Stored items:
+++
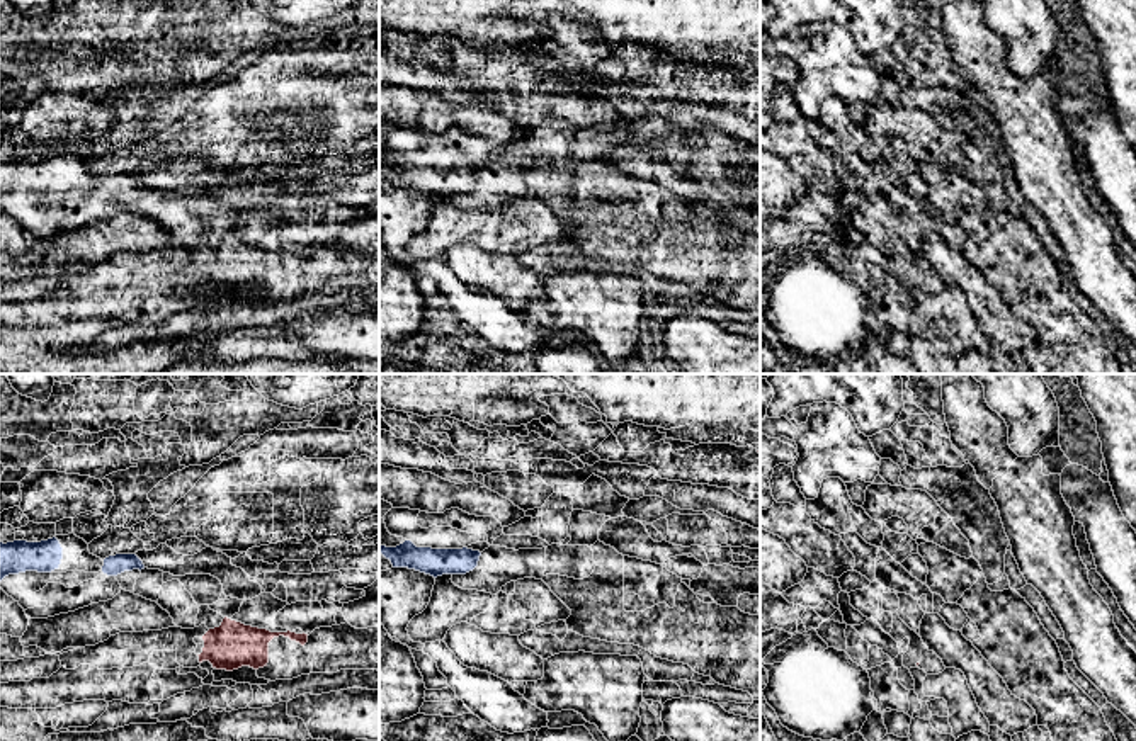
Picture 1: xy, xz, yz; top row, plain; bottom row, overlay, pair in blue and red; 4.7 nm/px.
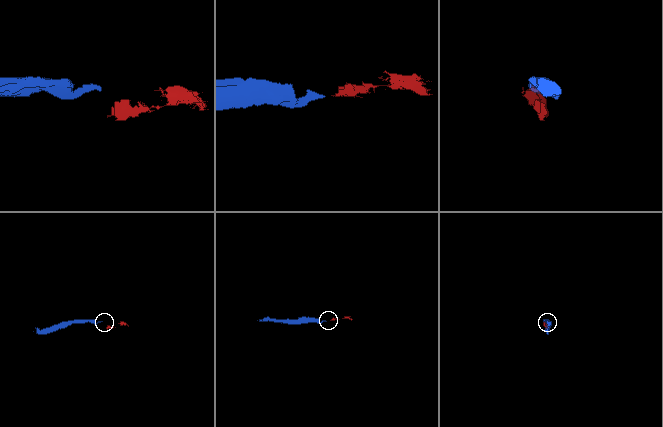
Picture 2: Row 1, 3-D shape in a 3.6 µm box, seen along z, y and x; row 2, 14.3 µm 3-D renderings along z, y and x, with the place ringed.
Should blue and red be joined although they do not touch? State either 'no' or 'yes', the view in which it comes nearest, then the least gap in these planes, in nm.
no; view xy; gap 420 nm

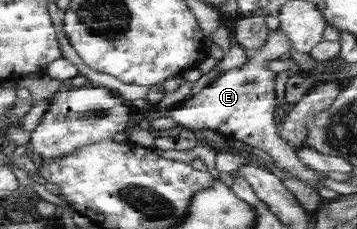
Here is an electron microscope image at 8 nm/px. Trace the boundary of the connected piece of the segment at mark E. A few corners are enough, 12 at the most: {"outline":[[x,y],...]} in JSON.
{"outline":[[281,30],[241,68],[217,76],[167,115],[260,148],[323,201],[320,186],[279,132],[275,73],[292,49]]}

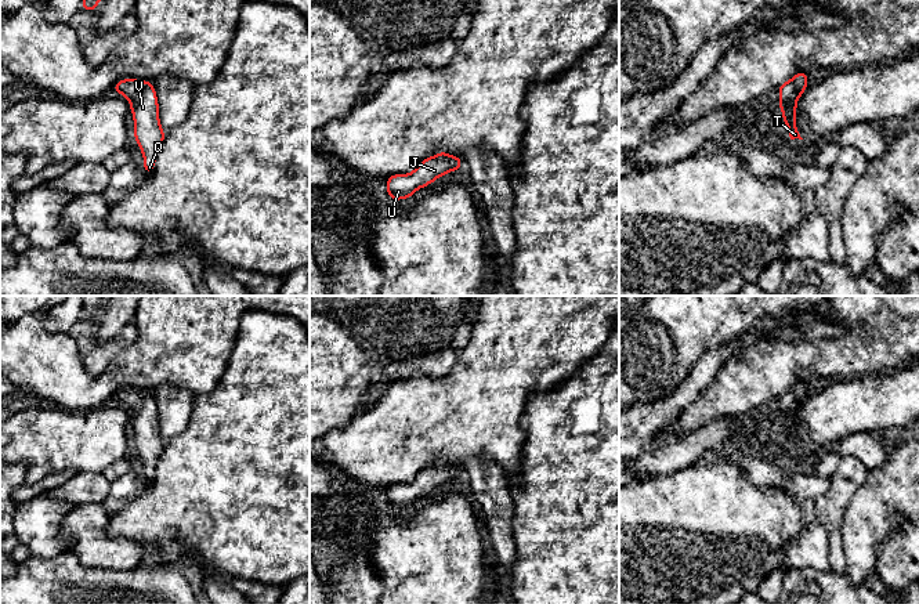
+++
### Problem requirements
Copy every record exactly, leaving the pictures out.

### Response to the exercise
Picture 1: xy, xz, yz; top row, plain; bottom row, overlay, pair in blue and red; 4.7 nm/px.
Picture 2: Row 1, 3-D shape in a 3.6 µm box, seen along z, y and x; row 2, 14.3 µm 3-D renderings along z, y and x, with the place ringed.
Should blue and red be joined although they do not touch? State either 'no' or 'yes', the view in which it comes nearest, then the least gap in these planes, in nm.
no; view xy; gap 420 nm

Here is an electron microscope image at 8 nm/px. Trace the boundary of the connected piece of the segment at mark E. A few corners are enough, 12 at the most: {"outline":[[x,y],...]} in JSON.
{"outline":[[281,30],[241,68],[217,76],[167,115],[260,148],[323,201],[320,186],[279,132],[275,73],[292,49]]}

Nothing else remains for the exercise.